Despite those actions, the department’s fiscal 2011 budget is not yet final. The Senate recently approved an extension of temporary funding for the federal government until March 2011 while appropriations legislation is hammered out.
Meanwhile, Baker said he understood the decisions to trim funding to the VA’s IT budget because of the pool of unused money.
“I’m not going to tell you I am in strong concurrence with that, but I understand the logic,” Baker said. “It is tight budget time in Washington. We have been planning for it.”
Even so, he urged Congress to restore the full $3.3 billion requested.
“We can productively use the entire amount,” Baker said. “We will defend our budget.”
Baker also said he and GAO officials have come to agreement about the VA’s agile development efforts for IT projects and said the dispute might have appeared more consequential than it was. Agile development is an incremental form of development in which projects are segmented and functionality is delivered in increments.
The disagreement came to light Dec. 1 in a GAO report that criticized the VA’s application of agile development in creating the Post-9/11 GI Bill education benefit claims processing system. The GAO said the VA lacked a key benchmark in the program.
"Without the overall velocity — a key mechanism under the Agile methodology — VA does not have the information to understand the expected effort to complete the total scope of work and the associated length of time to do so,” GAO said.

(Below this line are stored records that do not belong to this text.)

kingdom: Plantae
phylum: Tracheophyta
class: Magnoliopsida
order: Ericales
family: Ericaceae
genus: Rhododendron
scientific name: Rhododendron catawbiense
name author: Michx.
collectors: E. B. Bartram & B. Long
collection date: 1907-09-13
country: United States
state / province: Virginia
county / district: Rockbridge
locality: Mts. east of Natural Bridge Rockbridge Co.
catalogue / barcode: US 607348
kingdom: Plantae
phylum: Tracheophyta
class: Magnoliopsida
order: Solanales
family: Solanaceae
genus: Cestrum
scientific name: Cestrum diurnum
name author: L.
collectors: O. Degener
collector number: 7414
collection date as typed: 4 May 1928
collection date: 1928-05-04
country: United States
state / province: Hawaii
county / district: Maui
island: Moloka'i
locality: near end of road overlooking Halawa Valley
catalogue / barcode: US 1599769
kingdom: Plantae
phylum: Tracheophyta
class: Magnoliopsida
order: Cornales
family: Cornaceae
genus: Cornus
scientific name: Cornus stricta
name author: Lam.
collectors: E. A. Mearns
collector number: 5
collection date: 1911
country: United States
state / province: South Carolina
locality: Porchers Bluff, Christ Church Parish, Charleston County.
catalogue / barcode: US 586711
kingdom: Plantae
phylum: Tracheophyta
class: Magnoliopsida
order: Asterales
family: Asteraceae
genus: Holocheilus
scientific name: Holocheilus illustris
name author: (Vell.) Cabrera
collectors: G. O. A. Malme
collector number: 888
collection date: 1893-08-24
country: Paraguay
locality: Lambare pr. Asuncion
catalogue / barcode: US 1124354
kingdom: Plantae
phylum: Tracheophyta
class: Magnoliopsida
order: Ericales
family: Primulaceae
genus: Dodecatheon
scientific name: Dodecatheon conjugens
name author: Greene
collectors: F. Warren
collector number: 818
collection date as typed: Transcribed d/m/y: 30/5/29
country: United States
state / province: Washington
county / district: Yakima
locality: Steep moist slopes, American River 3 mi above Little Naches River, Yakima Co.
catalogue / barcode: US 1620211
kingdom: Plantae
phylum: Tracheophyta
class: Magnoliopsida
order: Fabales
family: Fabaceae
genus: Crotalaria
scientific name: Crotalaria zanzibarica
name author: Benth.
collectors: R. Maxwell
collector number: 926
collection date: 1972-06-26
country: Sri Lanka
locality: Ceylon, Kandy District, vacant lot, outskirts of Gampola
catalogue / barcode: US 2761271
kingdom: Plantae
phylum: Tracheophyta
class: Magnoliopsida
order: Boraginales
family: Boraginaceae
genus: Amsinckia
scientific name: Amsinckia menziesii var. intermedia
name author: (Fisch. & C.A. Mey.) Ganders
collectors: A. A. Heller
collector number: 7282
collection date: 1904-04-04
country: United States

Baker hit back in a letter attached to the report. “Because the Agile methods are not broadly used in the federal sector, this may have been the first exposure the GAO team performing the audit had to the methodology. Limited exposure to Agile could possibly have caused GAO to present incorrect assumptions as fact,” he wrote.
Baker today said his letter had been in response to an earlier draft of the GAO report and the final report accommodated his concerns.
“We both ended up getting caught up by the process,” Baker said. “At this point we are in strong agreement between the GAO and VA. The GAO wants us to continue to use agile development. They had some good ideas for improvement.”
GAO officials were not immediately available to respond.
Baker said that although agile development will continue to be used for many VA IT development projects, including the Veterans Benefits Management System, not all IT projects are converting to the agile process. The decision of whether to use the agile format is up to the program managers involved, he added.